(Exercise requirements) Once the line holding "left elbow: (258, 266)" is found, output it and all remaining lines of the data exactly, with every picture left out.

►

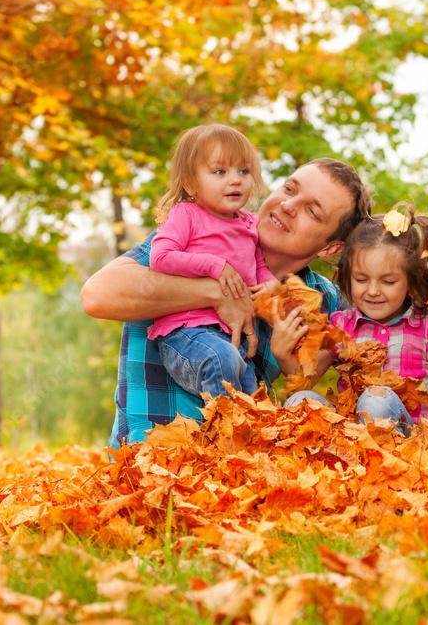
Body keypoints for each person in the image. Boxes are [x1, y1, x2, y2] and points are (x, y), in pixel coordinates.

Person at [80, 156, 373, 449]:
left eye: (311, 210)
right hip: (149, 465)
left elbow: (390, 339)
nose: (287, 206)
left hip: (236, 475)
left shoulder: (322, 301)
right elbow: (97, 294)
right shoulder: (201, 230)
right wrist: (216, 292)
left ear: (331, 247)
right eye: (289, 189)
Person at [271, 206, 428, 436]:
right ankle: (330, 463)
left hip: (407, 438)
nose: (372, 291)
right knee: (300, 400)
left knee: (376, 398)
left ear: (412, 279)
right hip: (351, 438)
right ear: (348, 276)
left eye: (388, 282)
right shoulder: (343, 326)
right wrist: (282, 355)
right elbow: (306, 377)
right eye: (361, 279)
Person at [148, 124, 276, 400]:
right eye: (220, 171)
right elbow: (160, 257)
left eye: (244, 171)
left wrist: (271, 286)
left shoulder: (248, 224)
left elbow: (258, 266)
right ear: (190, 183)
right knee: (222, 360)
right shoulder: (186, 214)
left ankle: (233, 439)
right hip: (188, 333)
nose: (235, 180)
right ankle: (221, 433)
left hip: (233, 336)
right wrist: (214, 265)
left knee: (252, 402)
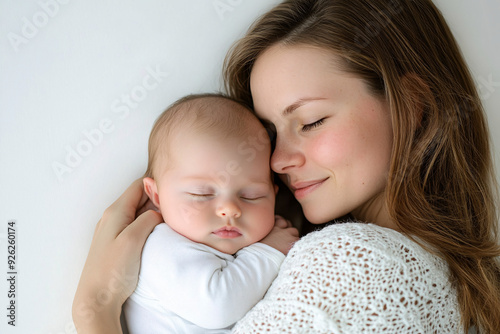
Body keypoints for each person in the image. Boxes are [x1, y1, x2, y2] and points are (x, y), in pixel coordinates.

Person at [73, 0, 500, 333]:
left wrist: (95, 310)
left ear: (412, 105)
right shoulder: (463, 285)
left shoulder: (354, 262)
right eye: (272, 134)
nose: (277, 161)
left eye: (311, 121)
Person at [121, 93, 299, 333]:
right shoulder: (160, 246)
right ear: (156, 196)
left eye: (251, 195)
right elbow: (217, 307)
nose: (230, 209)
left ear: (274, 197)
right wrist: (267, 252)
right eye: (201, 194)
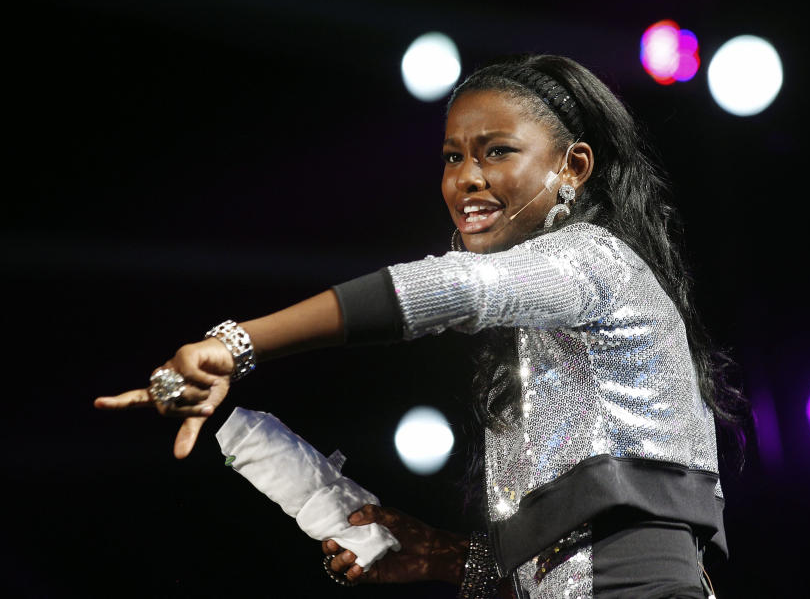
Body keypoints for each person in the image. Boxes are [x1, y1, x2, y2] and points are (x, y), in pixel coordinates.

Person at [95, 54, 745, 598]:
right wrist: (451, 559)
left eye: (497, 152)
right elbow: (572, 555)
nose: (466, 179)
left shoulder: (593, 260)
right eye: (452, 157)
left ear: (573, 168)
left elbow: (448, 288)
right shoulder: (552, 329)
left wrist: (237, 344)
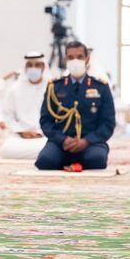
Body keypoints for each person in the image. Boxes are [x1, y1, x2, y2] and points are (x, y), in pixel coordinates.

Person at [35, 41, 115, 170]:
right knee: (45, 161)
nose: (75, 61)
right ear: (65, 59)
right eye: (71, 57)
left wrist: (86, 141)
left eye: (79, 57)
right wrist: (63, 139)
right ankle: (67, 161)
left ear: (87, 58)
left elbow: (108, 123)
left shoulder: (101, 87)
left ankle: (71, 163)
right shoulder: (54, 87)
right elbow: (46, 121)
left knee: (96, 160)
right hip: (61, 143)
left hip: (91, 142)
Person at [0, 52, 49, 159]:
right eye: (29, 65)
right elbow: (7, 115)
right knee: (7, 150)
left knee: (54, 148)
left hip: (45, 135)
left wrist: (42, 132)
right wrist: (21, 131)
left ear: (43, 67)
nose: (33, 68)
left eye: (37, 65)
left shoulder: (52, 88)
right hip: (21, 137)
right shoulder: (15, 89)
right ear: (25, 67)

◄

(Answer for this exercise)
left elbow: (258, 266)
right ear: (190, 183)
right knee: (222, 360)
right shoulder: (186, 214)
left ankle: (233, 439)
right hip: (188, 333)
nose: (235, 180)
right ankle: (221, 433)
left hip: (233, 336)
right wrist: (214, 265)
left knee: (252, 402)
Body keypoints for each person in the image. Boxes are [x1, y1, x2, y2] and points are (x, y), in pixel coordinates.

Person at [73, 0, 500, 333]:
left wrist: (95, 310)
left ear: (412, 105)
right shoulder: (463, 285)
left shoulder: (354, 262)
right eye: (272, 134)
nose: (277, 161)
left eye: (311, 121)
Person at [121, 93, 299, 333]:
right shoulder: (160, 246)
right ear: (156, 196)
left eye: (251, 195)
right elbow: (217, 307)
nose: (230, 209)
left ear: (274, 197)
right wrist: (267, 252)
right eye: (201, 194)
Body keypoints for each person in the image. Boxes are [x1, y1, x2, y2] and points are (x, y), in pixel coordinates.

Person at [95, 54, 745, 598]:
right wrist: (451, 559)
left eye: (497, 152)
right elbow: (572, 555)
nose: (466, 179)
left shoulder: (593, 260)
right eye: (452, 157)
left ear: (573, 168)
left elbow: (448, 288)
right shoulder: (552, 329)
left wrist: (237, 344)
Body keypoints for each person in the image. Boxes are [x1, y1, x2, y2] and points are (x, y), in pixel coordinates.

Person at [35, 41, 115, 170]:
right knee: (45, 161)
nose: (75, 61)
right ear: (65, 59)
right eye: (71, 57)
left wrist: (86, 141)
left eye: (79, 57)
right wrist: (63, 139)
right ankle: (67, 161)
left ear: (87, 58)
left elbow: (108, 123)
left shoulder: (101, 87)
left ankle: (71, 163)
right shoulder: (54, 87)
right elbow: (46, 121)
left knee: (96, 160)
right hip: (61, 143)
left hip: (91, 142)
Person at [0, 52, 49, 159]:
right eye: (29, 65)
right elbow: (7, 115)
right knee: (7, 150)
left knee: (54, 148)
left hip: (45, 135)
left wrist: (42, 132)
right wrist: (21, 131)
left ear: (43, 67)
nose: (33, 68)
left eye: (37, 65)
left shoulder: (52, 88)
right hip: (21, 137)
right shoulder: (15, 89)
right ear: (25, 67)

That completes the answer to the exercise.